Basta con encender la computadora y maravillarse con las noticias del día, con todas las personas enojadas que, ocultas detrás de sus avatares, pelean entre ellas -o con bots- acerca de la noticias y de su significado. Basta con presenciar cómo se ha corrompido la política global y local en una incesante guerra de desinformación. Basta con ver las campañas de troleo organizado que fomentan la violencia contra los grupos minoritarios de todo el mundo. Basta con observar el acoso a disidentes políticos por medio de campañas masivas desde abajo, así como la represión de los mismos disidentes por medio de la vigilancia estatal desde arriba. Basta con revisitar el año 2016 para ver cómo se movilizaron las tecnologías de las nuevas superempresas en aras de propulsar a un notorio trol de internet hacia el cargo supremo del país más poderoso del mundo. Basta con sentir el acostumbrado terror ante los adictos a la furia digital que se alían a diario en busca de nuevos objetivos: una persona filmada en un momento de indiscreción y, como consecuencia, sumariamente doxeada («doxear» es revelar la información de alguien en internet), avergonzada, despedida de su empleo o condenada al ostracismo; un joven que cae desde la cúspide del éxito cuando se demuestra que en la adolescencia usó un lenguaje de odio en un foro de chat; algún pobre normie (expresión informal para designar a una persona normal, común y corriente, que desconoce los ritmos y los códigos internos de la cultura digital), despiadadamente puesto en ridículo por no haber adoptado aún la terminología «correcta» para referirse a tal o cual grupo identitario, ratificada hace poco y nada por las vanguardias de las redes sociales.

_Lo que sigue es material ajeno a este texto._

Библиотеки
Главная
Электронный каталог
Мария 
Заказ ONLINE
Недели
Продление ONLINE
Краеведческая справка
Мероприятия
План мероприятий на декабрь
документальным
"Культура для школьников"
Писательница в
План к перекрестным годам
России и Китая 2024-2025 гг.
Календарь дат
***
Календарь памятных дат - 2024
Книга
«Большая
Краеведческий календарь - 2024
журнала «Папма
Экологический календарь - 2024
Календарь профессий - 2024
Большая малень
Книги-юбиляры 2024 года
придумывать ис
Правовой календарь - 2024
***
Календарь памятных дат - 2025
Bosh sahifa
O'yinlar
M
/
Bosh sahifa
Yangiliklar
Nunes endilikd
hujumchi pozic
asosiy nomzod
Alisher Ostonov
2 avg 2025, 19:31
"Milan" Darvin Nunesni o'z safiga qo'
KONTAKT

No hay señal de que alguien tenga un plan certero -o el poder suficiente- para aplacar el caos que han desatado estas tecnologías. Vivimos un momento de crisis histórica, en el verdadero sentido de la palabra «crisis»: por mucho que las cosas puedan mejorar a la larga, nunca volverán a ser las mismas.

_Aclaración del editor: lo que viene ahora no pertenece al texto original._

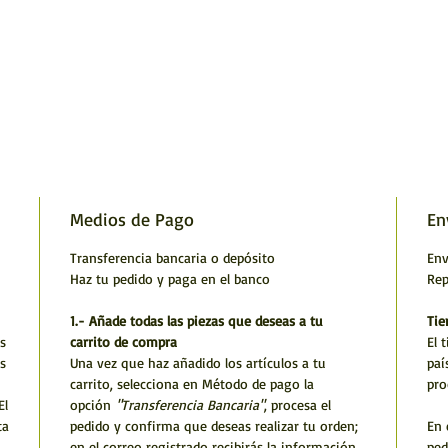
Medios de Pago
En
Transferencia bancaria o depósito
Env
Haz tu pedido y paga en el banco
Rep
1.- Añade todas las piezas que deseas a tu
Tie
s
carrito de compra
El 
s
Una vez que haz añadido los artículos a tu
paí
carrito, selecciona en Método de pago la
pro
El
opción
"Transferencia Bancaria"
, procesa el
ta
pedido y confirma que deseas realizar tu orden;
En 
en el correo registrado recibirás la información
ped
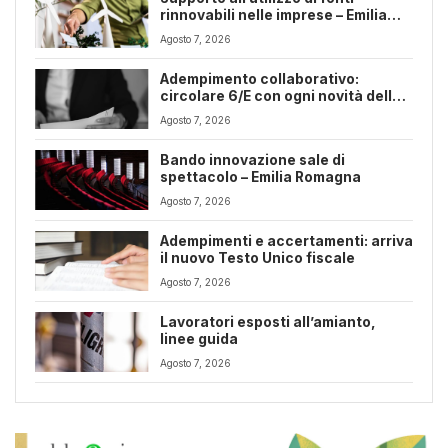
rinnovabili nelle imprese – Emilia
Romagna
Agosto 7, 2026
Adempimento collaborativo:
circolare 6/E con ogni novità della
riforma fiscale
Agosto 7, 2026
Bando innovazione sale di
spettacolo – Emilia Romagna
Agosto 7, 2026
Adempimenti e accertamenti: arriva
il nuovo Testo Unico fiscale
Agosto 7, 2026
Lavoratori esposti all’amianto,
linee guida
Agosto 7, 2026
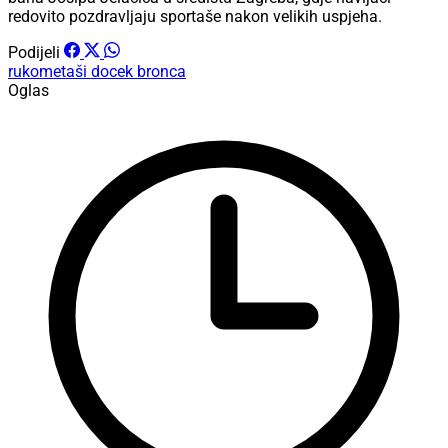
redovito pozdravljaju sportaše nakon velikih uspjeha.
Podijeli
rukometaši
docek
bronca
Oglas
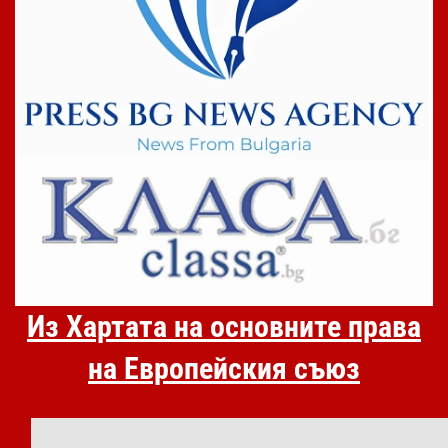
Из Хартата на основните права
на Европейския съюз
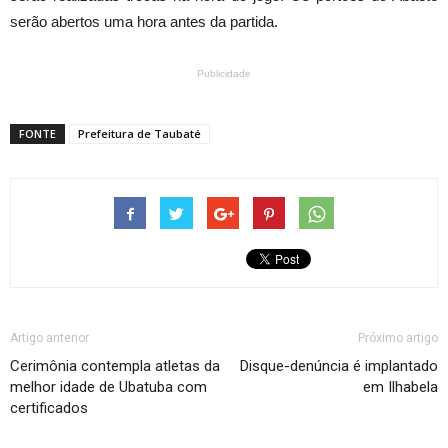
serão abertos uma hora antes da partida.
Publicidade
FONTE
Prefeitura de Taubaté
Artigo anterior
Próximo artigo
Cerimônia contempla atletas da
Disque-denúncia é implantado
melhor idade de Ubatuba com
em Ilhabela
certificados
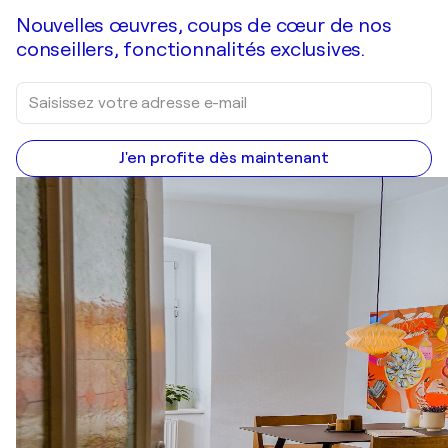
Nouvelles œuvres, coups de cœur de nos
conseillers, fonctionnalités exclusives.
J'en profite dès maintenant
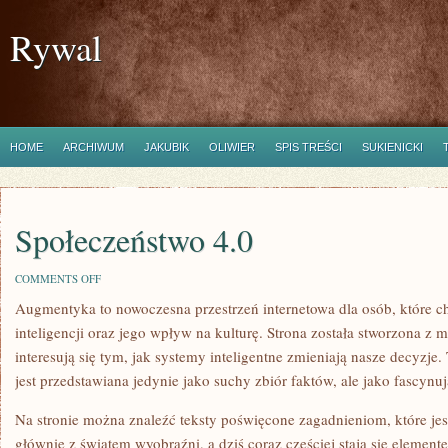
Rywal
HOME
ARCHIWUM
JAKUBIK
OLIWIER
SPIS TREŚCI
SUKIENICKI
Społeczeństwo 4.0
ON
COMMENTS OFF
SPOŁECZEŃSTWO
Augmentyka to nowoczesna przestrzeń internetowa dla osób, które c
4.0
inteligencji oraz jego wpływ na kulturę. Strona została stworzona z m
interesują się tym, jak systemy inteligentne zmieniają nasze decyzje
jest przedstawiana jedynie jako suchy zbiór faktów, ale jako fascynu
Na stronie można znaleźć teksty poświęcone zagadnieniom, które jes
głównie z światem wyobraźni, a dziś coraz częściej stają się eleme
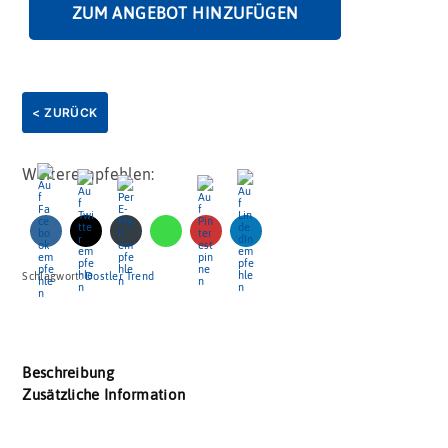
ZUM ANGEBOT HINZUFÜGEN
< ZURÜCK
Weiterempfehlen:
Schlagwort:
Dostler Trend
Beschreibung
Zusätzliche Information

Hace apenas unos diez o quince años, aún era posible abrigar la sincera esperanza de que internet sirviera para «unir a la gente y fortalecer el tejido social». Cuando comenzaron a estallar las revoluciones de la así llamada «Primavera Árabe», muchos de nosotros, incluido el que suscribe, vimos en ellas el poder desatado de las redes sociales, el heraldo que anunciaba una nueva era de democracia e igualitarismo en todo el mundo.
El arco de estas esperanzas utópicas es largo, y recién en la última década se torció decisivamente en dirección a la derrota.
(De «Internet no es lo que pensamos«, de Justin H. Smith, editado originalmente en inglés en el 2022 y este año en español por el Fondo de Cultura Económica).